The problem -
In the listing below, locate the line with "Figure 3. Residual" and the line with "sampled from the", then output both and everything between them exactly, minus any pictures.

---- Data for review

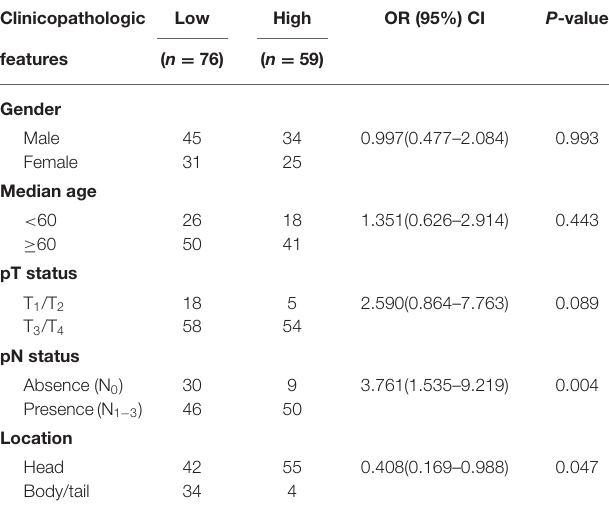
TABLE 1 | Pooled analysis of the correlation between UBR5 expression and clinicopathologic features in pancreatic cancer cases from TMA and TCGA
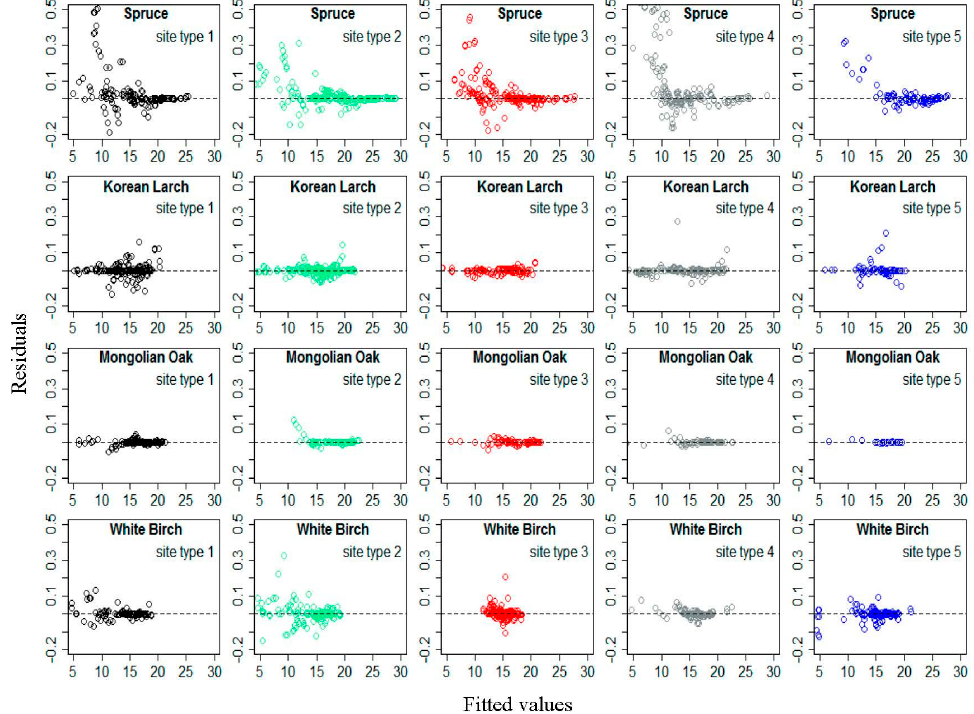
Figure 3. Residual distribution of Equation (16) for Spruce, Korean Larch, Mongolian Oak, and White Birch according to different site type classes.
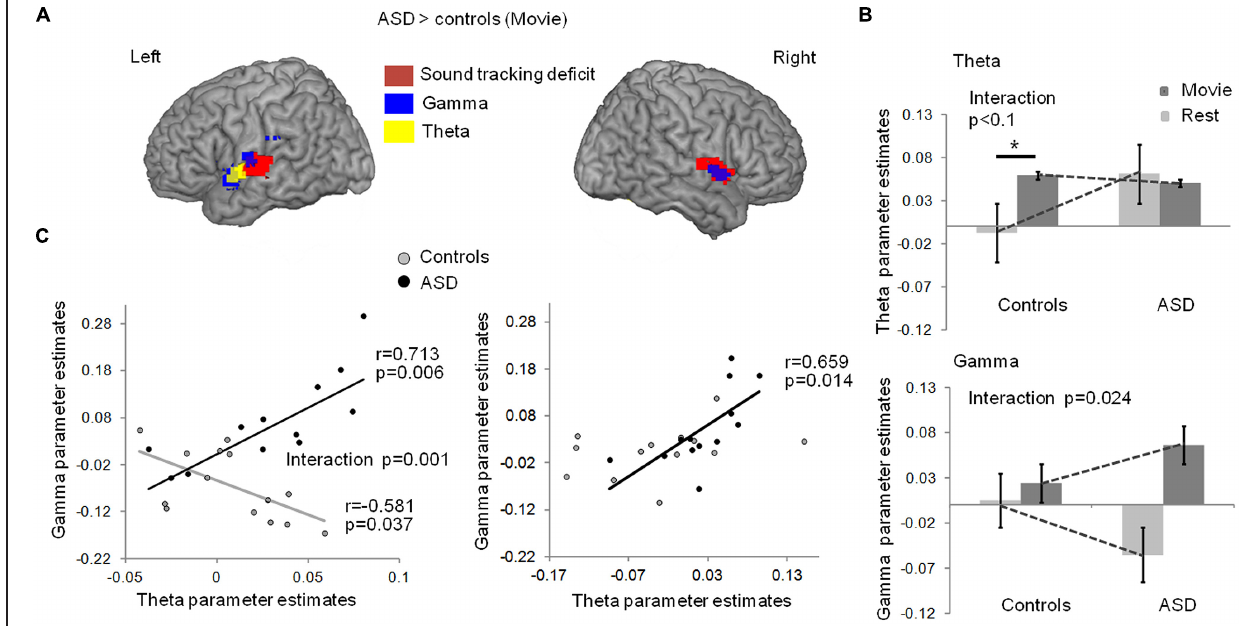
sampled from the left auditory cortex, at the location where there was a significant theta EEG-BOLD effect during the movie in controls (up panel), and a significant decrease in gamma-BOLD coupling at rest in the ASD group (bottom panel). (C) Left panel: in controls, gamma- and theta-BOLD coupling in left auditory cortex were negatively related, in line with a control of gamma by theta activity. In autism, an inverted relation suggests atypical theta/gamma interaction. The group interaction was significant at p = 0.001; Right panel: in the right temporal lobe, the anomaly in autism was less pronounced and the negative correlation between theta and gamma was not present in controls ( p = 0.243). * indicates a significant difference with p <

--------
---- Data for review

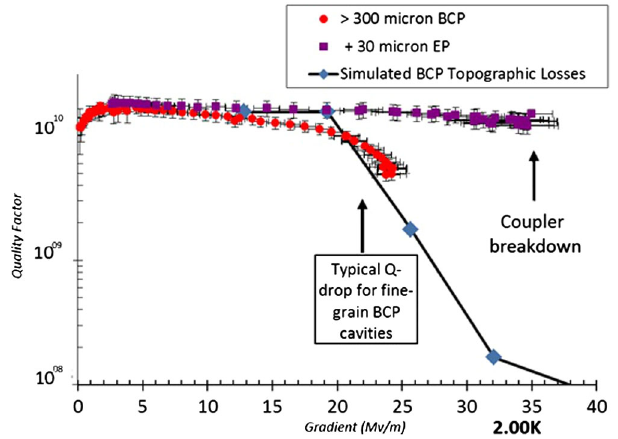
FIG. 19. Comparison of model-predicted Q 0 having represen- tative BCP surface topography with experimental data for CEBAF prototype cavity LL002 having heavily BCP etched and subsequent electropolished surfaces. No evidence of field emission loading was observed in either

--------

Output below -
Figure 3. Residual distribution of Equation (16) for Spruce, Korean Larch, Mongolian Oak, and White Birch according to different site type classes.
sampled from the left auditory cortex, at the location where there was a significant theta EEG-BOLD effect during the movie in controls (up panel), and a significant decrease in gamma-BOLD coupling at rest in the ASD group (bottom panel). (C) Left panel: in controls, gamma- and theta-BOLD coupling in left auditory cortex were negatively related, in line with a control of gamma by theta activity. In autism, an inverted relation suggests atypical theta/gamma interaction. The group interaction was significant at p = 0.001; Right panel: in the right temporal lobe, the anomaly in autism was less pronounced and the negative correlation between theta and gamma was not present in controls ( p = 0.243). * indicates a significant difference with p <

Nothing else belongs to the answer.